By Rick Berube
CSS Associate Chaplain
A friend prompted me into this reflection when he recently asked me “What is your Faith to you?”
Striving to remain faithful to the essentials of the religious traditions and spiritual culture I grew up with has sometimes made me feel like an alien among my peers -- and even more so among younger generations. Perhaps some aspects of this “alien” phenomenon are more common than I think, and at least some readers might relate to it.
Family relationships within my home -- and the entire social matrix of connections in the village community where I was raised -- brought me a lot of joy, much satisfaction, and a good sense of wellbeing. The Church was a central medium in tying together that community, animating its relationships and every aspect of its social character.
To our young minds, however, the religious knowledge and observances imparted at times took on a flavour more imposed than inviting. Religious teachings were not open to scrutiny or question, and felt constraining in nature; we might become stuck in the austerity of the storylines, and left alone with our doubts, fears and uncertainties. Some of us were left with the undeveloped impression of God as a distant Being, detached from the material world.
He was the Creator and Rule Setter, the Judge, the Sustainer of life and the Terminator of it all… His active presence in our human experience not emphasized outside the Son’s visit in history. Our God of active presence, the Verb, remained concealed behind the image of an all-powerful but distant force, the Subject.
Of course, Jesus was a central figure in these teachings. His presence and relevance in our lives, however, was something to be negotiated, under our own initiatives; a relationship with Christ had to be merited by meeting difficult conditions.
I always knew instinctively that this gift of Faith and my initial training into it was a great treasure, yet the way to integrate it into my life was not obvious; ways of infusing the divine into the human eluded me. Assigning the divine to another dimension in this way may have led to the difficulty many in my generation had with practicing their religion, and to many younger people today seeing spirituality -- let alone religion -- as uninteresting and not worth exploring.
In my day, given the above, we were bound to develop a sense of self that was individualistic, separate and isolated, and as such we stumbled forward in constraint and disillusionment. To release the angst of it all -- a sense of repression -- some put their Faith into a “dormant” phase (if they did not reject religion altogether).
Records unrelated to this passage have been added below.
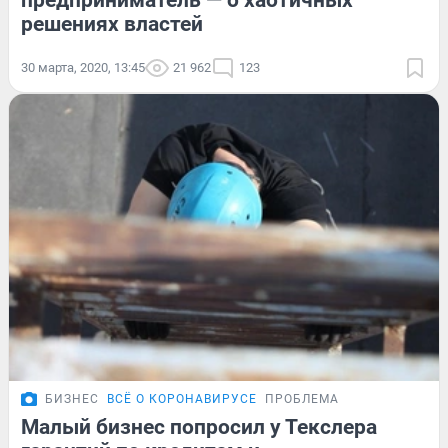
предприниматель — о хаотичных
решениях властей
30 марта, 2020, 13:45
21 962
123
БИЗНЕС
ВСЁ О КОРОНАВИРУСЕ
ПРОБЛЕМА
Малый бизнес попросил у Текслера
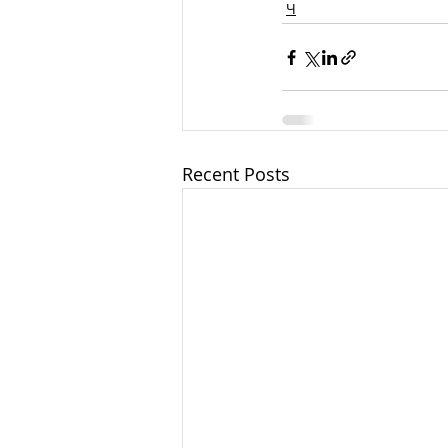
Ч
Recent Posts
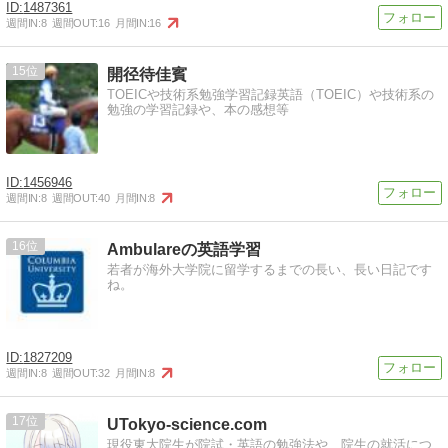
1487361
週間IN:
8
週間OUT:
16
月間IN:
16
15
開径待佳賓
TOEICや技術系勉強学習記録英語（TOEIC）や技術系の
勉強の学習記録や、本の感想等
1456946
週間IN:
8
週間OUT:
40
月間IN:
8
16
Ambulareの英語学習
若者が海外大学院に留学するまでの長い、長い日記です
ね。
1827209
週間IN:
8
週間OUT:
32
月間IN:
8
17
UTokyo-science.com
現役東大院生が院試・英語の勉強法や、院生の就活につ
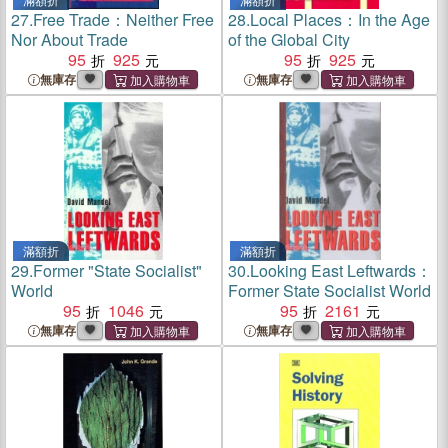
27.
Free Trade：Neither Free
28.
Local Places：In the Age
Nor About Trade
of the Global City
95
925
95
925
無庫存
無庫存
滿額折
滿額折
29.
Former "State Socialist"
30.
Looking East Leftwards：
World
Former State Socialist World
95
1046
95
2161
無庫存
無庫存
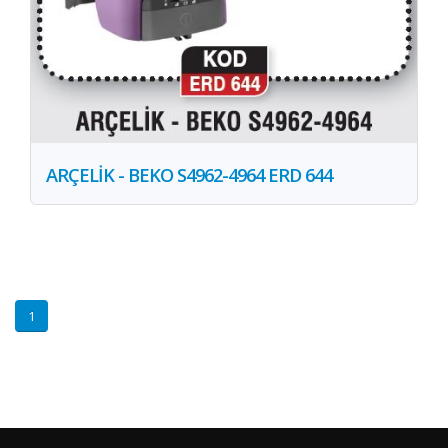
ARÇELİK - BEKO S4962-4964 ERD 644
1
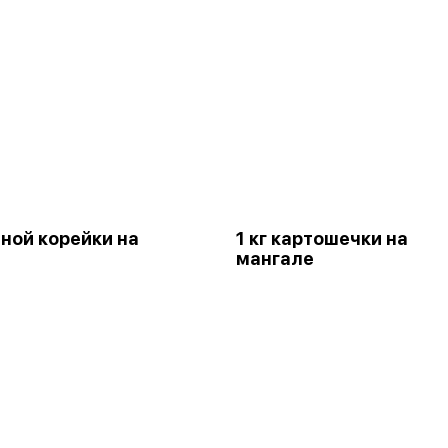
иной корейки на
1 кг картошечки на
мангале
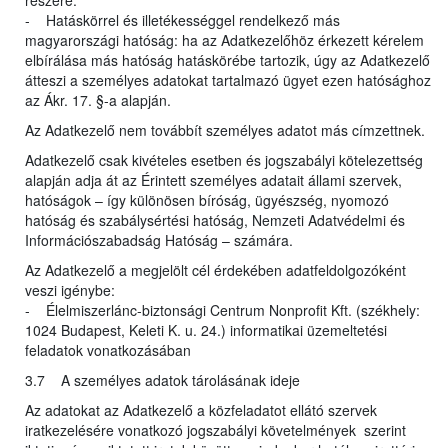
részére.
- Hatáskörrel és illetékességgel rendelkező más
magyarországi hatóság: ha az Adatkezelőhöz érkezett kérelem
elbírálása más hatóság hatáskörébe tartozik, úgy az Adatkezelő
átteszi a személyes adatokat tartalmazó ügyet ezen hatósághoz
az Ákr. 17. §-a alapján.
Az Adatkezelő nem továbbít személyes adatot más címzettnek.
Adatkezelő csak kivételes esetben és jogszabályi kötelezettség
alapján adja át az Érintett személyes adatait állami szervek,
hatóságok – így különösen bíróság, ügyészség, nyomozó
hatóság és szabálysértési hatóság, Nemzeti Adatvédelmi és
Információszabadság Hatóság – számára.
Az Adatkezelő a megjelölt cél érdekében adatfeldolgozóként
veszi igénybe:
- Élelmiszerlánc-biztonsági Centrum Nonprofit Kft. (székhely:
1024 Budapest, Keleti K. u. 24.) informatikai üzemeltetési
feladatok vonatkozásában
3.7 A személyes adatok tárolásának ideje
Az adatokat az Adatkezelő a közfeladatot ellátó szervek
iratkezelésére vonatkozó jogszabályi követelmények szerint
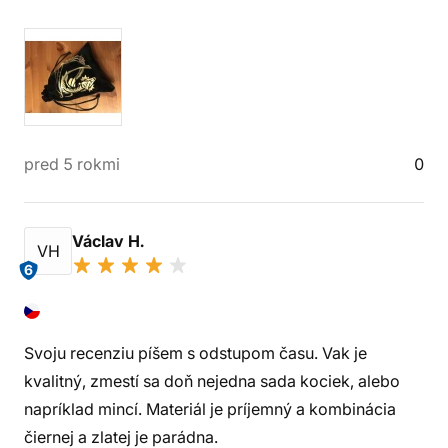
pred 5 rokmi
0
Václav H.
VH
6
Svoju recenziu píšem s odstupom času. Vak je
kvalitný, zmestí sa doň nejedna sada kociek, alebo
napríklad mincí. Materiál je príjemný a kombinácia
čiernej a zlatej je parádna.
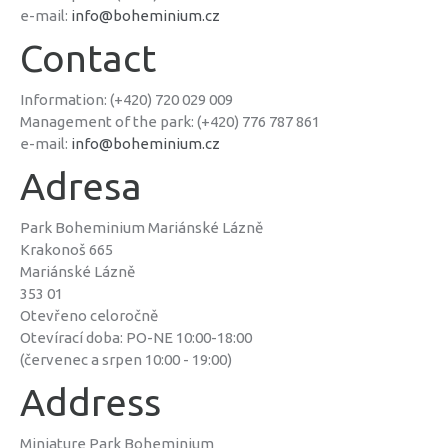
e-mail:
info@boheminium.cz
Contact
Information: (+420) 720 029 009
Management of the park: (+420) 776 787 861
e-mail:
info@boheminium.cz
Adresa
Park Boheminium Mariánské Lázně
Krakonoš 665
Mariánské Lázně
353 01
Otevřeno celoročně
Otevírací doba: PO-NE 10:00-18:00
(červenec a srpen 10:00 - 19:00)
Address
Miniature Park Boheminium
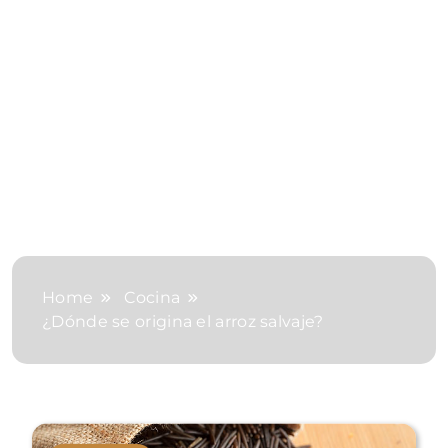
Home
Cocina
¿Dónde se origina el arroz salvaje?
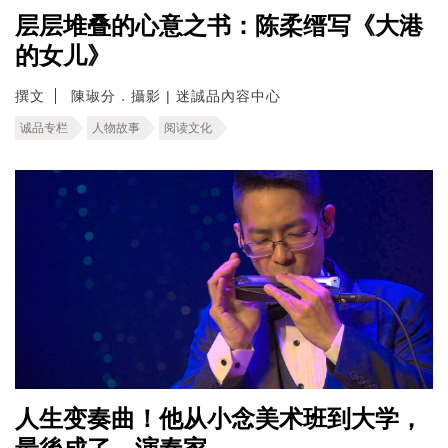
层层堆叠的心意之书：陈柔缙写《大港
的女儿》
撰文
陳琡分．攝影 | 迷誠品內容中心
诚品专栏
人物故事
阅读文化
人生变奏曲！他从小念美术班到大学，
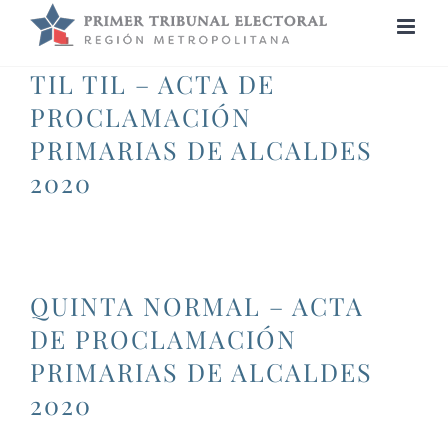
Saltar
al
contenido
TIL TIL – ACTA DE
PROCLAMACIÓN
PRIMARIAS DE ALCALDES
2020
QUINTA NORMAL – ACTA
DE PROCLAMACIÓN
PRIMARIAS DE ALCALDES
2020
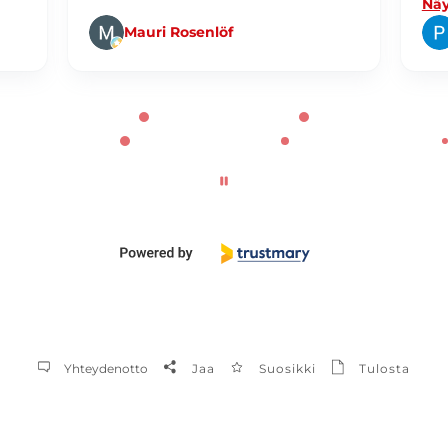
Näy
Mauri Rosenlöf
Yhteydenotto
Jaa
Suosikki
Tulosta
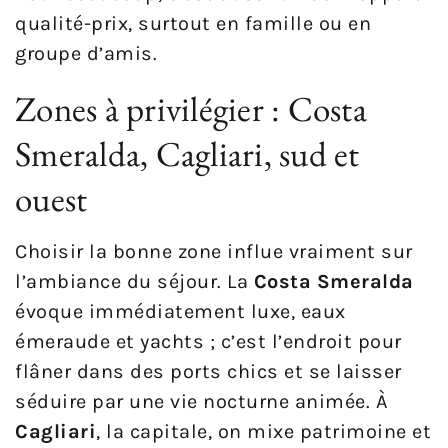
qualité-prix, surtout en famille ou en
groupe d’amis.
Zones à privilégier : Costa
Smeralda, Cagliari, sud et
ouest
Choisir la bonne zone influe vraiment sur
l’ambiance du séjour. La
Costa Smeralda
évoque immédiatement luxe, eaux
émeraude et yachts ; c’est l’endroit pour
flâner dans des ports chics et se laisser
séduire par une vie nocturne animée. À
Cagliari
, la capitale, on mixe patrimoine et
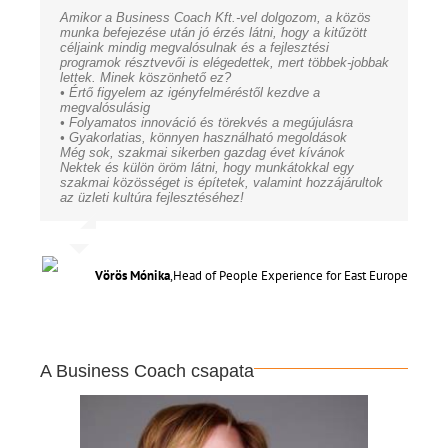
Amikor a Business Coach Kft.-vel dolgozom, a közös
munka befejezése után jó érzés látni, hogy a kitűzött
céljaink mindig megvalósulnak és a fejlesztési
programok résztvevői is elégedettek, mert többek-jobbak
lettek. Minek köszönhető ez?
• Értő figyelem az igényfelméréstől kezdve a
megvalósulásig
• Folyamatos innováció és törekvés a megújulásra
• Gyakorlatias, könnyen használható megoldások
Még sok, szakmai sikerben gazdag évet kívánok
Nektek és külön öröm látni, hogy munkátokkal egy
szakmai közösséget is építetek, valamint hozzájárultok
az üzleti kultúra fejlesztéséhez!
Vörös Mónika
,
Head of People Experience for East Europe
A Business Coach csapata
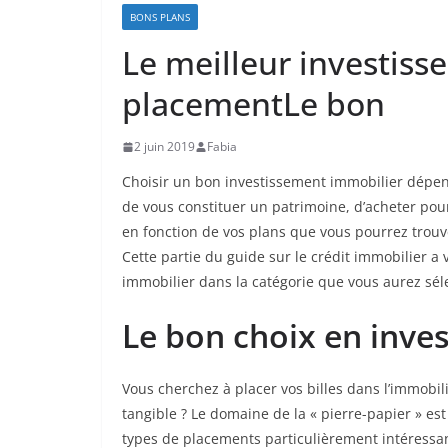
BONS PLANS
Le meilleur investis
placementLe bon
2 juin 2019
Fabia
Choisir un bon investissement immobilier dépend 
de vous constituer un patrimoine, d’acheter pou
en fonction de vos plans que vous pourrez trouv
Cette partie du guide sur le crédit immobilier a 
immobilier dans la catégorie que vous aurez sél
Le bon choix en inve
Vous cherchez à placer vos billes dans l’immobi
tangible ? Le domaine de la « pierre-papier » est
types de placements particulièrement intéressant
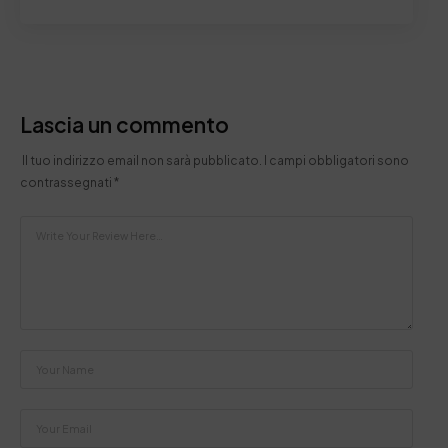
Lascia un commento
Il tuo indirizzo email non sarà pubblicato.
I campi obbligatori sono
contrassegnati
*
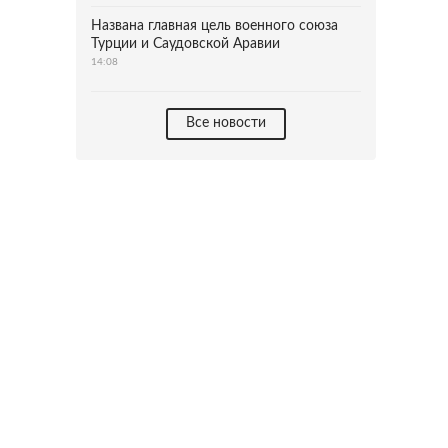
Названа главная цель военного союза
Турции и Саудовской Аравии
14:08
Все новости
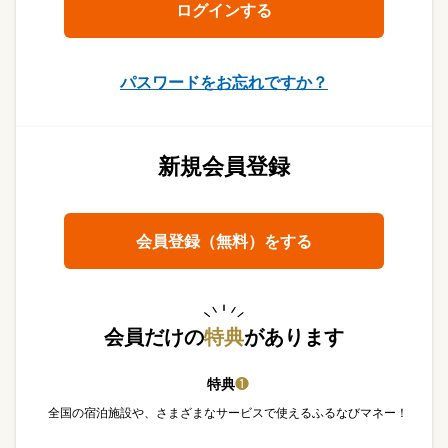
パスワードをお忘れですか？
新規会員登録
会員登録（無料）をする
会員だけの
特典
があります
特典
❶
全国の宿泊施設や、さまざまなサービスで使えるふるなびマネー！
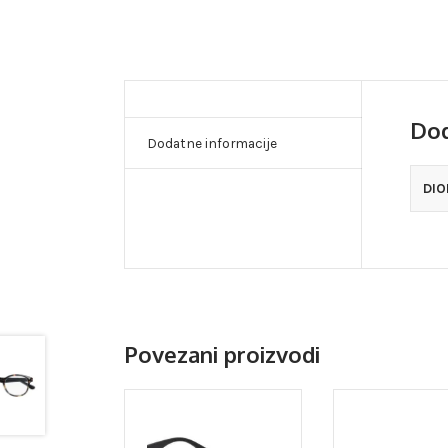
Dod
Dodatne informacije
DIO
Povezani proizvodi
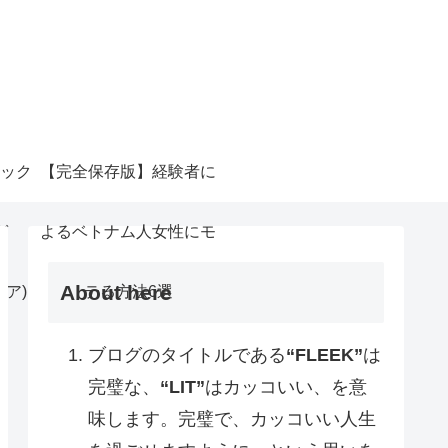
ック
【完全保存版】経験者に
ガ
よるベトナム人女性にモ
About here
リア)
テる方法6選
ブログのタイトルである
“FLEEK”
は
完璧な、
“LIT”
はカッコいい、を意
味します。完璧で、カッコいい人生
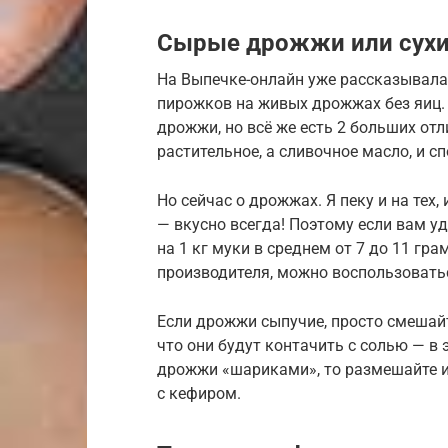
Сырые дрожжи или сухи
На Выпечке-онлайн уже рассказывала
пирожков на живых дрожжах без яиц.
дрожжи, но всё же есть 2 больших от
растительное, а сливочное масло, и с
Но сейчас о дрожжах. Я пеку и на тех,
— вкусно всегда! Поэтому если вам у
на 1 кг муки в среднем от 7 до 11 гр
производителя, можно воспользовать
Если дрожжи сыпучие, просто смешайте
что они будут контачить с солью — в 
дрожжи «шариками», то размешайте и
с кефиром.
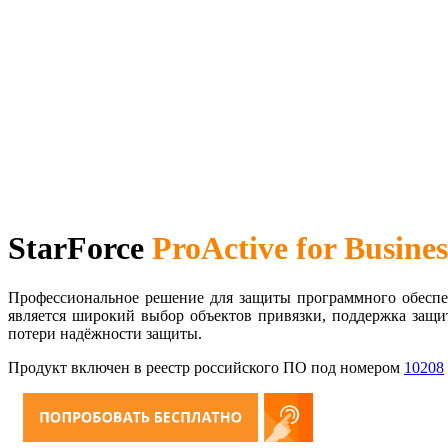
StarForce
ProActive for Busines
Профессиональное решение для защиты программного обеспеч
является широкий выбор объектов привязки, поддержка защ
потери надёжности защиты.
Продукт включен в реестр российского ПО под номером
10208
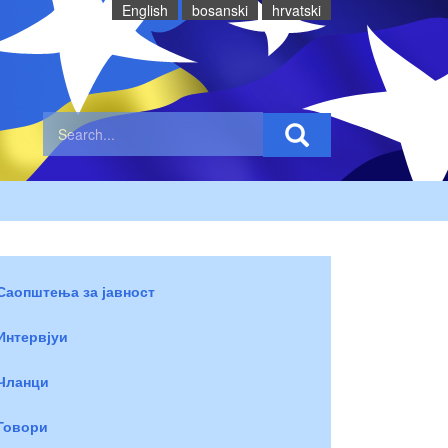
English
bosanski
hrvatski
Саопштења за јавност
Интервјуи
Чланци
Говори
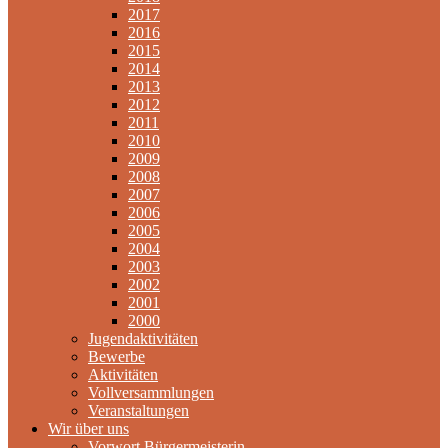
2017
2016
2015
2014
2013
2012
2011
2010
2009
2008
2007
2006
2005
2004
2003
2002
2001
2000
Jugendaktivitäten
Bewerbe
Aktivitäten
Vollversammlungen
Veranstaltungen
Wir über uns
Vorwort Bürgermeisterin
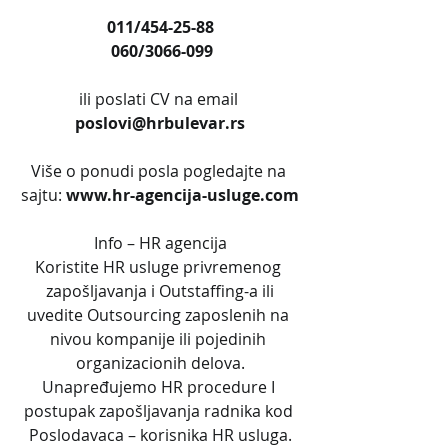
011/454-25-88
 060/3066-099
ili poslati CV na email 
poslovi@hrbulevar.rs
Više o ponudi posla pogledajte na 
sajtu:
 www.hr-agencija-usluge.com
Info – HR agencija
Koristite HR usluge privremenog 
zapošljavanja i Outstaffing-a ili
uvedite Outsourcing zaposlenih na 
nivou kompanije ili pojedinih 
organizacionih delova.
Unapređujemo HR procedure I 
postupak zapošljavanja radnika kod 
Poslodavaca – korisnika HR usluga.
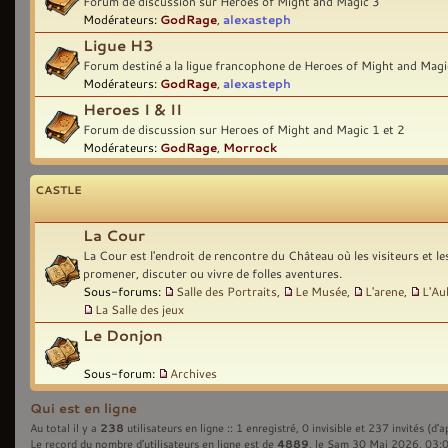
Forum de discussion sur Heroes of Might and Magic 3
Modérateurs:
GodRage
,
alexasteph
Ligue H3
Forum destiné a la ligue francophone de Heroes of Might and Magi
Modérateurs:
GodRage
,
alexasteph
Heroes I & II
Forum de discussion sur Heroes of Might and Magic 1 et 2
Modérateurs:
GodRage
,
Morrock
CASTLE
La Cour
La Cour est l'endroit de rencontre du Château où les visiteurs et l
promener, discuter ou vivre de folles aventures.
Sous-forums:
Salle des Portraits
,
Le Musée
,
L'arene
,
L'Au
La Salle des jeux
Le Donjon
Sous-forum:
Archives
Qui est en ligne
238
Au total il y a
utilisateurs en ligne :: 1 enregistré, 0 invisible et 237 invités (d’
4889
Le record du nombre d’utilisateurs en ligne est de
, le Sam 30 Mai 2026, 03:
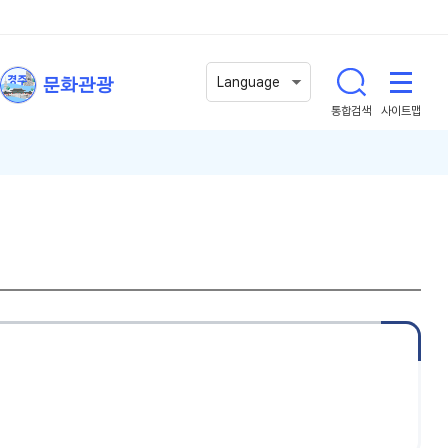
문화관광
Language
통합검색
사이트맵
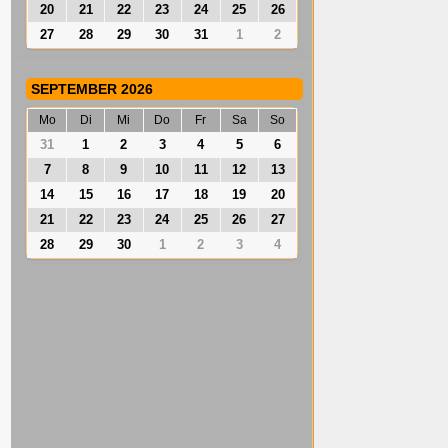
20
21
22
23
24
25
26
27
28
29
30
31
1
2
SEPTEMBER 2026
Mo
Di
Mi
Do
Fr
Sa
So
31
1
2
3
4
5
6
7
8
9
10
11
12
13
14
15
16
17
18
19
20
21
22
23
24
25
26
27
28
29
30
1
2
3
4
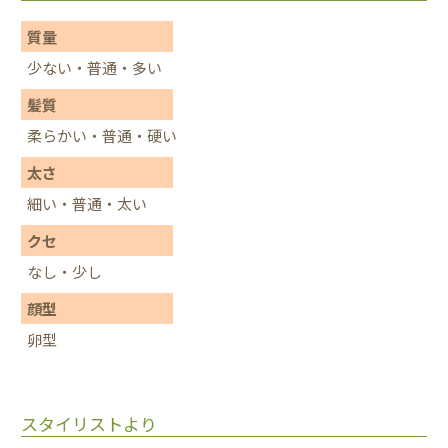
質量
少ない・普通・多い
髪質
柔らかい・普通・硬い
太さ
細い・普通・太い
クセ
なし・少し
顔型
卵型
スタイリストより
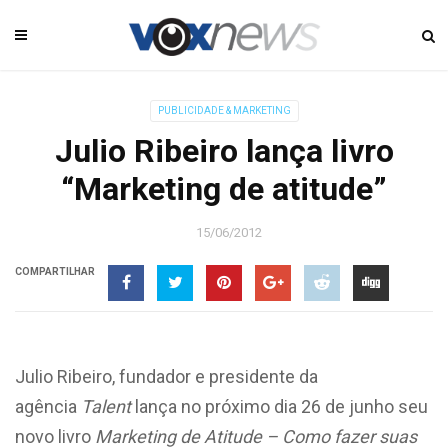
PUBLICIDADE & MARKETING
Julio Ribeiro lança livro
“Marketing de atitude”
15/06/2012
COMPARTILHAR
Julio Ribeiro, fundador e presidente da
agência
Talent
lança no próximo dia 26 de junho seu
novo livro
Marketing de Atitude – Como fazer suas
Over time, the Church has been sensitive to these evolving ruptures. In recent years, our Popes have worked hard in their teachings to help reveal the truth, the beauty, the joy, and the exhilaration of a restored Faith -- a Faith that acknowledges and celebrates the folding of all life into the divine… and for us, the rise of our true self, our authentic humanity.
It has been said that the true self will only emerge from knowing, embracing and exploring one’s heritage. I am persuaded that with an open mind and through renewed participation in the spiritual culture, traditions, and practices of this “Faith of our fathers,” the joy, beauty, grace, truth, and integrity of its mysteries will reveal themselves over time.
As for me, my Faith still slips into dormancy at times when I might disregard, doubt, or question it. Yet it always resurfaces to stir something in me, challenging and spurring me on, inspiring me on my path. It urges me to expand my field of vision, to try to reconcile so many apparent contradictions, dualities and discrepancies that trouble my life. It prompts me towards moments of stillness and humility, encourages me to explore beyond the immediate suffering and injustice that stroke our existence, and pushes me beyond the joys and the tremendous pleasures that soothe it.
I am perplexed by some tenets of Faith at times, and might conveniently put them aside, or try hard to interpret them liberally, or dismiss them because they might not fit well with the path I prefer to take. Yet, this nagging sense of Faith usually checks me on these meanderings, and summons once again that vision of wholeness… of an authentic humanity.
My Faith challenges me -- in relationships, events, experiences, and in all things -- to see goodness there, when the first response might be to turn away. It challenges me to rise above the pettiness of the moment, to show kindness and love when walking away from or dismissing the other would seem most “natural” or convenient; it challenges me towards a greater mindfulness of the mystical harmony of all being -- towards a more just, loving, joyful and peaceful life in the here and now.
As I meander onward in Faith, I hope to better honour my true heritage -- my full birthright -- and that a more authentic self will emerge.